So, as you can see there are some very clear benefits of working from home. This must be why your dream job isn’t even a job at all, but a location; and that location is your house. But, don’t get too excited yet. There are some cons to consider as well. I would say a work-from-home position is the perfect solution for:


  • Stay-at-home parents that want to get back to work but have very busy schedules in their daily life, making it hard to meet regular working hours, and...


  • Students who are taking either full or part-time classes, but still need to find time to work, or…


  • Someone who has found their dream job, but it happens to be in a different geographic region or someone who already works at a job they love, but either them or their company is relocating for some reason. Working from home would still allow them to have the job that they love.



  • It can be distracting when you’re trying to get work done but you have constant distractions from kids, pets, and your spouse as soon as they get home. If you work in an office, you’re only distractions (typically) are from coworkers or your boss and are about work-related topics.


  • It’s difficult to focus on work when your mind keeps wandering to other tasks that you are surrounded by all day, such as cleaning, laundry, and cooking. Or maybe your lack of focus stems from the sun shining through the window and your strong urge to sit outside with a drink in your hand.


  • There is an obvious lack of basic communication and interaction between coworkers and your boss when you’re sitting at home by yourself all day, every day. It could get lonely and boring after some time. This could also lead to miscommunication about work tasks or group projects.


  • You are judged solely on numbers and tangible factors because your boss can’t see the extra hours or work that you are putting in every day.


  • It can be difficult to prioritize your work and home responsibilities when there is no separation between the two.


  • Your work is less organized because you don’t have a specific office space to organize all your work. Your home is your office; therefore, you might leave important notes or files lying randomly throughout your house for your kids to use as a coloring book.

◆ Extracted information
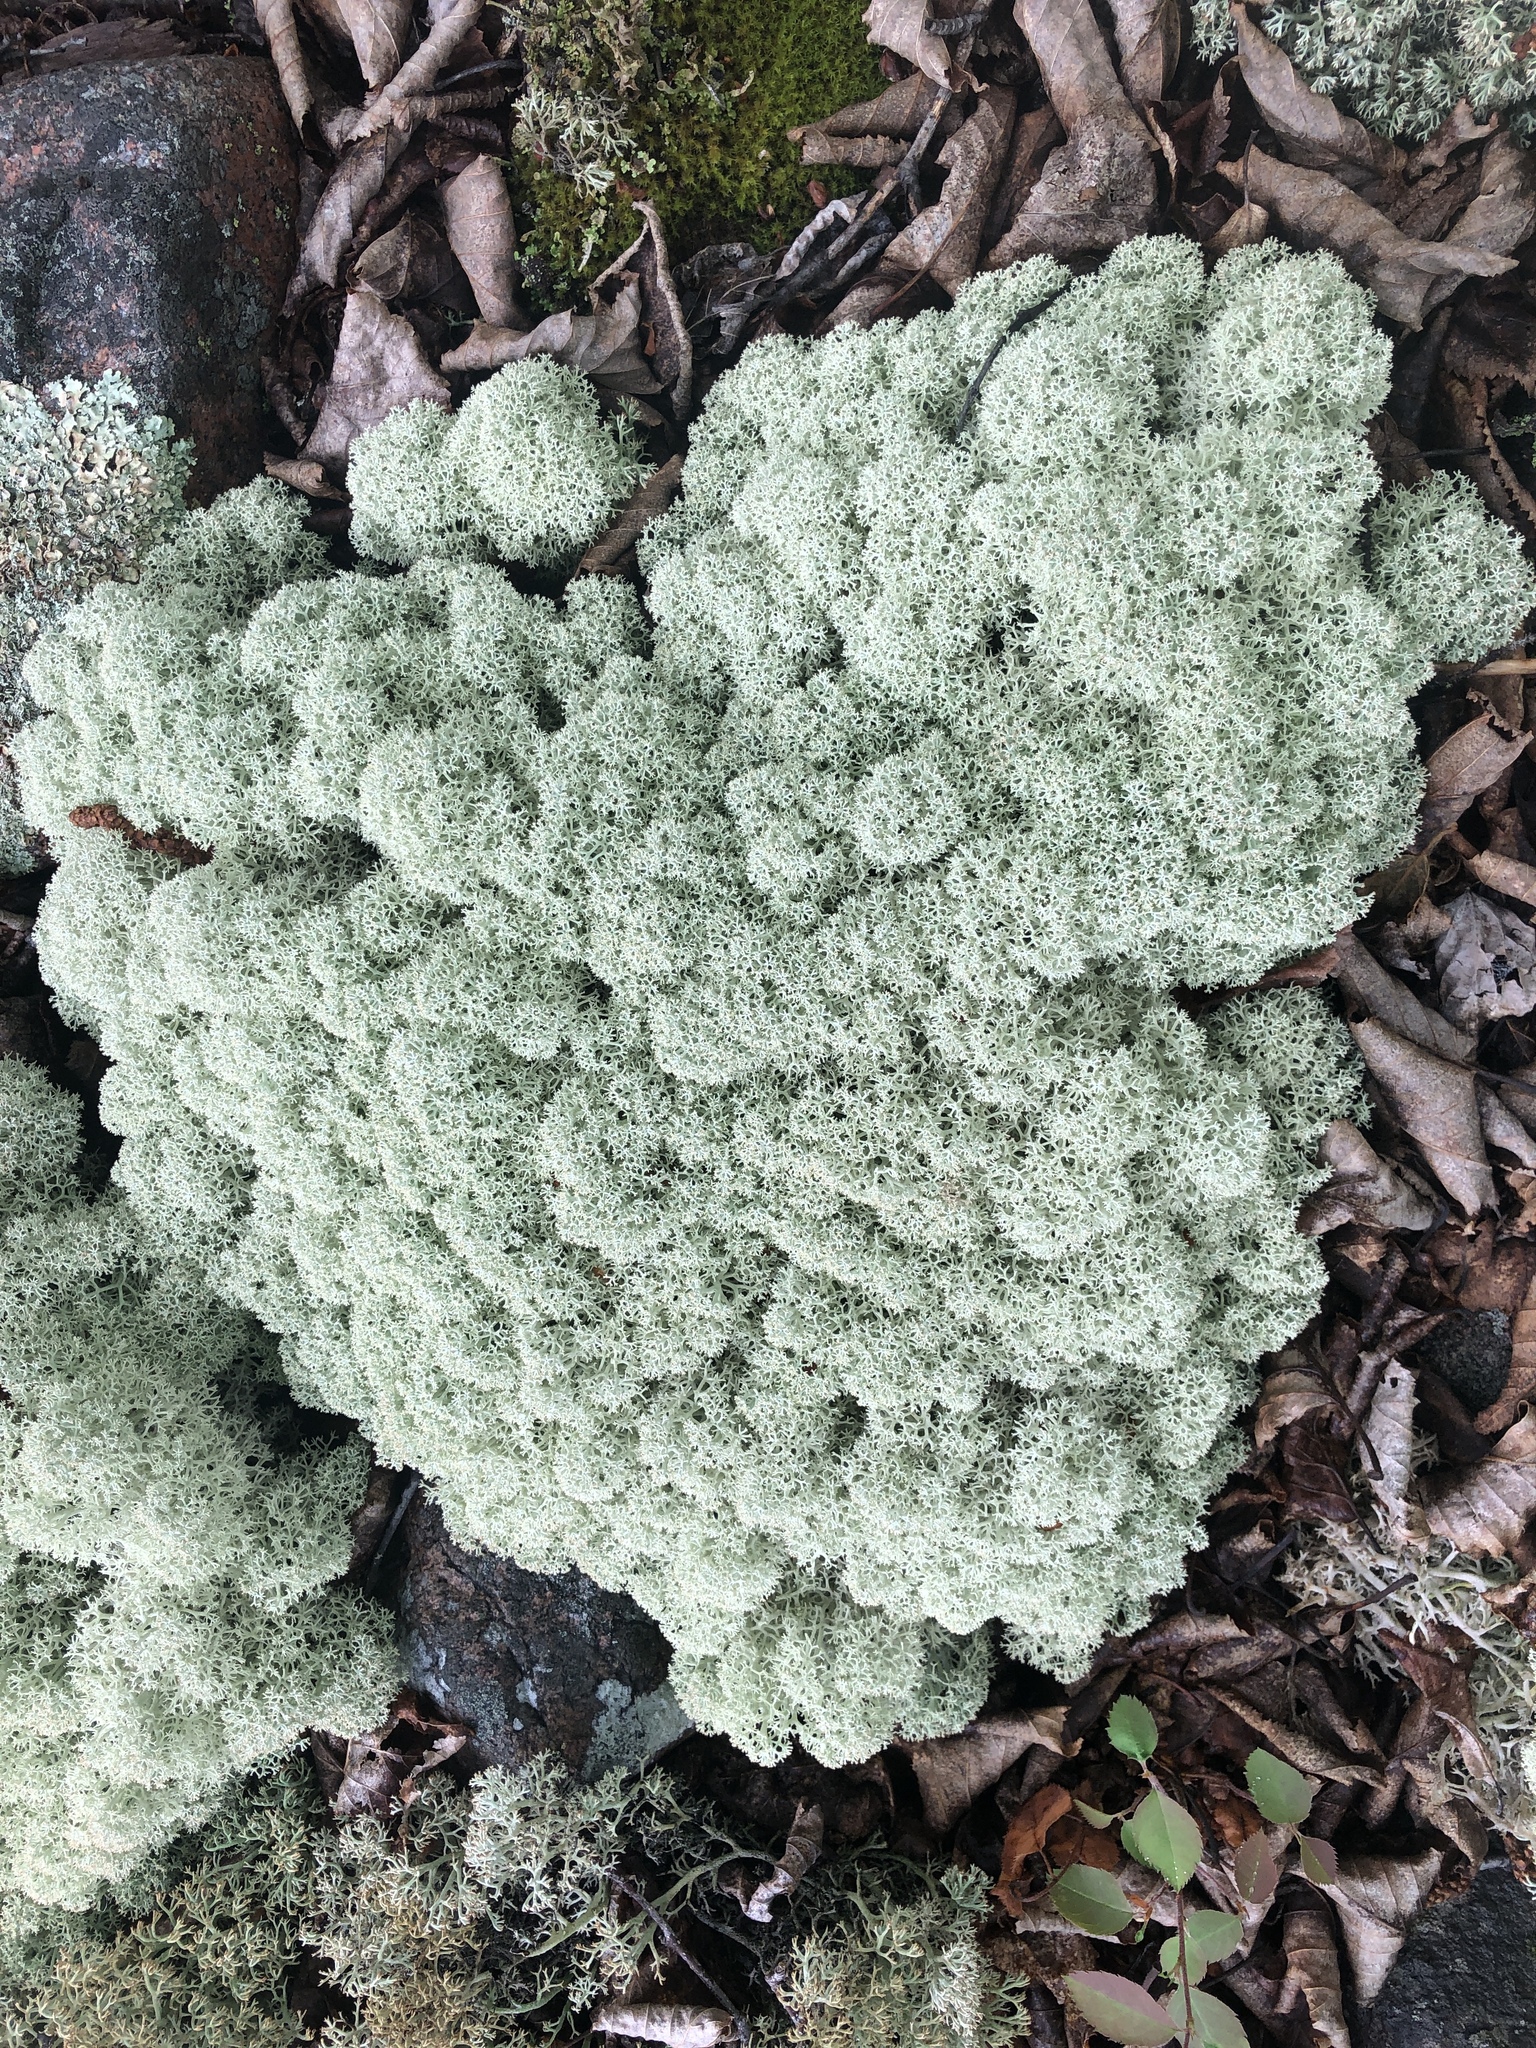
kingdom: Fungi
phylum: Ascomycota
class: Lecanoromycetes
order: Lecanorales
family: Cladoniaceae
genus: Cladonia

◆ Task requirements
A – In the work-from-home text, reproduce everything from "So, as you can" down to "that they love.", switching "dream job" to "ideal job".
B – Condense the paragraph of the work-from-home text that begins "There is an obvious lack of basic communication", keeping its main points.

◆ Expected outputs
A –
So, as you can see there are some very clear benefits of working from home. This must be why your ideal job isn’t even a job at all, but a location; and that location is your house. But, don’t get too excited yet. There are some cons to consider as well. I would say a work-from-home position is the perfect solution for:


  • Stay-at-home parents that want to get back to work but have very busy schedules in their daily life, making it hard to meet regular working hours, and...


  • Students who are taking either full or part-time classes, but still need to find time to work, or…


  • Someone who has found their ideal job, but it happens to be in a different geographic region or someone who already works at a job they love, but either them or their company is relocating for some reason. Working from home would still allow them to have the job that they love.

B – Sitting at home alone all day, every day, cuts down basic communication and interaction with coworkers and your boss. Over time this can become lonely and boring, and it can lead to miscommunication about work tasks or group projects.